Thursday, December 10, 2015

Inflation and UE in Japan

Two graphs presented by Scott Sumner

First Japanese GDP deflator






Quick eyeball description.  Inflation from 1981-1993, no inflation from 1994-1998, deflation from 1999-2013 and inflation from 2014-2015.

Japanese UE rate

Quick eyeball description.  Declining UE from 2005-2007, flat UE from 2007-2008, rising UE in 2009, declining UE from 2010-2015.

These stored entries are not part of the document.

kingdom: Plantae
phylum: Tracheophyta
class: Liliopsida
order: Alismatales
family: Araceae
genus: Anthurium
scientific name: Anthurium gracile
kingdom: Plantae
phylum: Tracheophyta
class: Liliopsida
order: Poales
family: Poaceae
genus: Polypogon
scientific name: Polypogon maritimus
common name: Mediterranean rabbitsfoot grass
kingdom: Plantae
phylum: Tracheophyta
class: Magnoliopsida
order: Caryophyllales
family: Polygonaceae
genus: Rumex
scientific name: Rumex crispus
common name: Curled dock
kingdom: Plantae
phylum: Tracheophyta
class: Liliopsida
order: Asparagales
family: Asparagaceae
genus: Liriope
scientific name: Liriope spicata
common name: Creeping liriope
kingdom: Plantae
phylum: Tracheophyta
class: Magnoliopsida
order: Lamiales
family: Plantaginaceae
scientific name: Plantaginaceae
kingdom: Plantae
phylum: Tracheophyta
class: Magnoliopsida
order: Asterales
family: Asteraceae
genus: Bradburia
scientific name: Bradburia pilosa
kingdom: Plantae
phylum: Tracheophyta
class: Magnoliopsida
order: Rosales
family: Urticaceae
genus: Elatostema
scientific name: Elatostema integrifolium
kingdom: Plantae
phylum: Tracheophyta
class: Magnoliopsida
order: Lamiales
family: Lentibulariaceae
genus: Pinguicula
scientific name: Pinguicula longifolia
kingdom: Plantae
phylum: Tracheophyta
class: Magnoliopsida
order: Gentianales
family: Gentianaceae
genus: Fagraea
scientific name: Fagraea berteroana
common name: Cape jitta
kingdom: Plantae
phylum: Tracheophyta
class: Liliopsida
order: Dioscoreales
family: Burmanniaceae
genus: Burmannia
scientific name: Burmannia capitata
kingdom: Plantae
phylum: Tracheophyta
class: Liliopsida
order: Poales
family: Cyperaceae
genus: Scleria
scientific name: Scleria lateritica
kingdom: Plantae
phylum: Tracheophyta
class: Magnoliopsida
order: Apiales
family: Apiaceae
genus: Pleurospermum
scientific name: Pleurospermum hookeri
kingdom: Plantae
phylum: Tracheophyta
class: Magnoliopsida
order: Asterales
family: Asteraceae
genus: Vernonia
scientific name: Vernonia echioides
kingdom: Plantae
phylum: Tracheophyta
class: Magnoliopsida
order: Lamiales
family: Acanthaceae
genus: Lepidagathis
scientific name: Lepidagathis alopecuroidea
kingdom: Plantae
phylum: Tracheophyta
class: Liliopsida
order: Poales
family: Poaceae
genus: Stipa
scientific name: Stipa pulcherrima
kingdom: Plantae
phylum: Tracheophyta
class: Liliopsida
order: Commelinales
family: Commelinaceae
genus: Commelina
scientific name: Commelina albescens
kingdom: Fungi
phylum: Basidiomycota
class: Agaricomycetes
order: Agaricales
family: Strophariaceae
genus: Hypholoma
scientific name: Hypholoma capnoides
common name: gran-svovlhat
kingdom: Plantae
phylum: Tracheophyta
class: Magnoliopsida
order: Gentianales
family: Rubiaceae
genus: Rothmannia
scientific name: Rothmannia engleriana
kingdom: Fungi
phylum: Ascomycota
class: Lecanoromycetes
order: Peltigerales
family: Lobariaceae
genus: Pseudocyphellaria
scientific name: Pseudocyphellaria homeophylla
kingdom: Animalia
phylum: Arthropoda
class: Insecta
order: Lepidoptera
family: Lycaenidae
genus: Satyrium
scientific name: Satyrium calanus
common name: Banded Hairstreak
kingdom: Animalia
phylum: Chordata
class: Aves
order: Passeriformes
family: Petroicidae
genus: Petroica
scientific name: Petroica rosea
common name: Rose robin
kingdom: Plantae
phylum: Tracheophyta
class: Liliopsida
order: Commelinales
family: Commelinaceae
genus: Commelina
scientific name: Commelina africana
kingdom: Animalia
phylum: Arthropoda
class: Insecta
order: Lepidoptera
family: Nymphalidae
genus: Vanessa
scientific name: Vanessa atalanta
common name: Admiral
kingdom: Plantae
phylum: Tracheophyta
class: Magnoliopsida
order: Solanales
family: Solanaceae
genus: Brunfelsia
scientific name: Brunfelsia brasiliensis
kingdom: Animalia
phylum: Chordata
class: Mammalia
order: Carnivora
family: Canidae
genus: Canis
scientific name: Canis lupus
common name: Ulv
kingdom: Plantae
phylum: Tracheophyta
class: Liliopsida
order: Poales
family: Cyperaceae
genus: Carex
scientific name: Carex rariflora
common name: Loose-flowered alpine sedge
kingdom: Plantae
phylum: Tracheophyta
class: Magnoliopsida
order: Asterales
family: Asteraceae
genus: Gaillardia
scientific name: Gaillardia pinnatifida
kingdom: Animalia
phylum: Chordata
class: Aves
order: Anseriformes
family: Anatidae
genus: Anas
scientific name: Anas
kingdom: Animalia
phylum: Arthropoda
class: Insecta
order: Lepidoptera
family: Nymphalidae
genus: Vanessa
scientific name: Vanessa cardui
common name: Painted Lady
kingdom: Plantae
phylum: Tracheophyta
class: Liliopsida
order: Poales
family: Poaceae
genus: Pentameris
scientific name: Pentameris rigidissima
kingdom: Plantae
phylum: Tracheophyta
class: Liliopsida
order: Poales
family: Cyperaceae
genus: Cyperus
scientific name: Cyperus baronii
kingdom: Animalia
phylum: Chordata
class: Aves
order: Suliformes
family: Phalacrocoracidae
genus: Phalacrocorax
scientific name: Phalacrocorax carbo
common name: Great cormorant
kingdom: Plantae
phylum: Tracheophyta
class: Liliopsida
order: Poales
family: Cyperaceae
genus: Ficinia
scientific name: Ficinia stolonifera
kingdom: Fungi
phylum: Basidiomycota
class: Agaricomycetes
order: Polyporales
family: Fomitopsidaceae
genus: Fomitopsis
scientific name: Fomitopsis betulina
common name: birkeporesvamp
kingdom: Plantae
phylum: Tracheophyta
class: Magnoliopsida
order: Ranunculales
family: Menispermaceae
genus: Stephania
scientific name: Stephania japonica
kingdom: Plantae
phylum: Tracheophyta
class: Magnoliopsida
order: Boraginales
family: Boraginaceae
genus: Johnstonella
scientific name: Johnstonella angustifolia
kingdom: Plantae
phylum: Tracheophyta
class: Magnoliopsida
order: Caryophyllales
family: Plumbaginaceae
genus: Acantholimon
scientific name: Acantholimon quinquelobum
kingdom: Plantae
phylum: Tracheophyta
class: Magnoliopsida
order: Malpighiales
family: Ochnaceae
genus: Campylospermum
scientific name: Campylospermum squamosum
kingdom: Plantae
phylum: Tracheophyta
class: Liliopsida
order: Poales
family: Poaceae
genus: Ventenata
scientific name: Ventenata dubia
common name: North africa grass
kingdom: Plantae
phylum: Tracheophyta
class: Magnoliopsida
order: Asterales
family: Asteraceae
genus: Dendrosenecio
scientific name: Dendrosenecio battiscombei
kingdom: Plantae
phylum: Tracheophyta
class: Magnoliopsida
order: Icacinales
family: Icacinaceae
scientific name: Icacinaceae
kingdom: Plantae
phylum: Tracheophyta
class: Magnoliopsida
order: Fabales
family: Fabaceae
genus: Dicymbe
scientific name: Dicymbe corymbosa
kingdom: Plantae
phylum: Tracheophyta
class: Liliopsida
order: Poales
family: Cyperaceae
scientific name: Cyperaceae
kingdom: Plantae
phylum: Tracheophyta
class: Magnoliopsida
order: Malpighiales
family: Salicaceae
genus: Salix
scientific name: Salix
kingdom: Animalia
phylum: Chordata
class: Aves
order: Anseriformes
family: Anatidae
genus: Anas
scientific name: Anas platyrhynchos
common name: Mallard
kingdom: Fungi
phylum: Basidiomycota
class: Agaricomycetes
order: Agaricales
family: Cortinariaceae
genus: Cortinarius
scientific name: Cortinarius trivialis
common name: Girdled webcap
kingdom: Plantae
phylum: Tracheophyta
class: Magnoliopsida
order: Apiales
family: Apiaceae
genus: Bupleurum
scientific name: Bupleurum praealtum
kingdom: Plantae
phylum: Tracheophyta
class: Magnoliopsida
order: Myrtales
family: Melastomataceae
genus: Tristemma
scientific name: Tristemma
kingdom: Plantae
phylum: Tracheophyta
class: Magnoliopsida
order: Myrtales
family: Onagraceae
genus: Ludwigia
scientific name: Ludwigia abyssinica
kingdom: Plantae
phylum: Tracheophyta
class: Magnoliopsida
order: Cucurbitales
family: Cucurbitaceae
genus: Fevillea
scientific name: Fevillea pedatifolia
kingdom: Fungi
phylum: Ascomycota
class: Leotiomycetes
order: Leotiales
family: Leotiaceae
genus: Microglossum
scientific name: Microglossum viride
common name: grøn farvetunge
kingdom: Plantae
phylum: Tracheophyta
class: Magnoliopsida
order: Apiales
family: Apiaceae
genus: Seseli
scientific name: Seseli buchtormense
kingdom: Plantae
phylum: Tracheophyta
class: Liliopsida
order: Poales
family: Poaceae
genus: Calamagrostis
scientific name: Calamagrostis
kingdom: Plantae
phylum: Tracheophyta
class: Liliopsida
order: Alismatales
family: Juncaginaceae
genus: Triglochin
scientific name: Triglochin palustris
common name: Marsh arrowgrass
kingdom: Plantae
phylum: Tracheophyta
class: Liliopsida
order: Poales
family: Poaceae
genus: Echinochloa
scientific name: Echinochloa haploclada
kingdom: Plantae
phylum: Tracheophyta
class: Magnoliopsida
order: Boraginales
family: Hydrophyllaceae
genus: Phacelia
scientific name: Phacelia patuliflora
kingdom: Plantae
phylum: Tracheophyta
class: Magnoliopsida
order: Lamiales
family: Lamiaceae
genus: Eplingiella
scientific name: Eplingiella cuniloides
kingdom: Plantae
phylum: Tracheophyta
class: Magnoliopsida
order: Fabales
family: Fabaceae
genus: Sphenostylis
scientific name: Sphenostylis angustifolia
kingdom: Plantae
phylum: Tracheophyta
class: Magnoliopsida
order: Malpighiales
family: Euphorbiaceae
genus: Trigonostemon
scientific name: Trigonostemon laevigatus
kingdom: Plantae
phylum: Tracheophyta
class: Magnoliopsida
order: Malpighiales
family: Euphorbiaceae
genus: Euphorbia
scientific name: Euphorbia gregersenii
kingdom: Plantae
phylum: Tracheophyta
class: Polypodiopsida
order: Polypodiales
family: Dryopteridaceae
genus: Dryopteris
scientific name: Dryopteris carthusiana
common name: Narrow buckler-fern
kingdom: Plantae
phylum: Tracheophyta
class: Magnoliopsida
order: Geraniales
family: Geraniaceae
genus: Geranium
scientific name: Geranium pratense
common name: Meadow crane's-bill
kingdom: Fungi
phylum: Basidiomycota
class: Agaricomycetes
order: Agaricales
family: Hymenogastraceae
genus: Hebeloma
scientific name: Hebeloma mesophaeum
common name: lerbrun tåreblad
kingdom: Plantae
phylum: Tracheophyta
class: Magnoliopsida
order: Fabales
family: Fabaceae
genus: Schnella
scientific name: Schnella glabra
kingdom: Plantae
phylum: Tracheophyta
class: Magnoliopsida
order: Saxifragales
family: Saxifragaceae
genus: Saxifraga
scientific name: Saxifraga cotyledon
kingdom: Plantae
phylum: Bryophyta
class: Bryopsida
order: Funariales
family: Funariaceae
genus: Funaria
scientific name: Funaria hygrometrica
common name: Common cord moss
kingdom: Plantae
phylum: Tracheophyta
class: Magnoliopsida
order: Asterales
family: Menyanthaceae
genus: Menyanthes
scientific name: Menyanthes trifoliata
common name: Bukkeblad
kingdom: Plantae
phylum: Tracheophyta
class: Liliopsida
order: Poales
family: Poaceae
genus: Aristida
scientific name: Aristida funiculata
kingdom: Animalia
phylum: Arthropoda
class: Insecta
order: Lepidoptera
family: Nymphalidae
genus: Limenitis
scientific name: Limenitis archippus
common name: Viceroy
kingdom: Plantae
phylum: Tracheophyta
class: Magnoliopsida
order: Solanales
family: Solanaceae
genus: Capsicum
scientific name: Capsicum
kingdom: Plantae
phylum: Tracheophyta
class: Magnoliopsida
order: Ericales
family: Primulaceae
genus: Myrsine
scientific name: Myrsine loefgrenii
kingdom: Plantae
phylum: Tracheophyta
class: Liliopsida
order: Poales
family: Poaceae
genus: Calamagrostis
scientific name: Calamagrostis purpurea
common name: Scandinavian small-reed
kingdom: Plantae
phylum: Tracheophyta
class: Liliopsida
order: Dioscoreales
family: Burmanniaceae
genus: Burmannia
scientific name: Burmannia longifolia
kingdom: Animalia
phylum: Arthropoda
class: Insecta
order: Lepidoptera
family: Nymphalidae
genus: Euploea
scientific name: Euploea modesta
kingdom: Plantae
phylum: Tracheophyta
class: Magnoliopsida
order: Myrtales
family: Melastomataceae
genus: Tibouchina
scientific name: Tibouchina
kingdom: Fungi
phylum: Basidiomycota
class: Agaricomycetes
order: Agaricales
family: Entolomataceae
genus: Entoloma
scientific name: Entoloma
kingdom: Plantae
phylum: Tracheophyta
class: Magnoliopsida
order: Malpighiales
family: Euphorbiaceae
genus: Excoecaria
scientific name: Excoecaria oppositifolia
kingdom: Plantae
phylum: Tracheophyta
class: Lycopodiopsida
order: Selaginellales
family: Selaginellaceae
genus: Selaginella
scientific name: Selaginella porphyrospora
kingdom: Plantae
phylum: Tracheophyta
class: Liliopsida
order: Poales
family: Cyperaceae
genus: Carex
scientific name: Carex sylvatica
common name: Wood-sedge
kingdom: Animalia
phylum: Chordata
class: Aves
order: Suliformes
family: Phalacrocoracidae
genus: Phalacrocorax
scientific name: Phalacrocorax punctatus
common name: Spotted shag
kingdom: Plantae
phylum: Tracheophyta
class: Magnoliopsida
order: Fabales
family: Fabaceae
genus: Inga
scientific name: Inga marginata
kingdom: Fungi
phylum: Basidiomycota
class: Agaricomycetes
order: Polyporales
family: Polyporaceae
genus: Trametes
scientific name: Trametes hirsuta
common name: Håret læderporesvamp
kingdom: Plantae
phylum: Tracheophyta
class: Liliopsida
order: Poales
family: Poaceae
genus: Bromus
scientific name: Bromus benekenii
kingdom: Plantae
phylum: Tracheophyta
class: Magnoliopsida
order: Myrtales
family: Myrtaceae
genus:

What is the correlation between inflation and the UE rate with the information given?  We have two periods of declining UE rates, both of which occur mostly under deflation, one period of rising UE, under deflation, and one period of inflation with declining UE (eyeballing looks like the same trend in decline that it had under the previous deflationary regime).


What happens if we take UE under the full range given to us by the GDP deflator graph?
Now we also have rising UE from 1981-1988 alongside inflation.  In a matrix of inflation, deflation, rising UE and falling UE there are 4 combinations (ignoring flat for both).  We see all 4 combinations over a 35 year period in these graphs.
Correlation between inflation and UE in Japan = none. 

What is Sumner's conclusion about Abenomics? 
I thought the monetary “arrow” would be a modest success, as they were on the right track but not doing enough.  In fact, so far the monetary arrow has been an overwhelming success, beyond almost anyone’s wildest dreams.
 Which leads to obvious questions: who gets credit for the drop in the UE rate from 2010-2012 (Abe's party wins an election in late 2012) under deflationary pressures?  Why is there no apparent change in the decline in UE rate after Abe is elected?  Or again after the CB started targeting 2% inflation?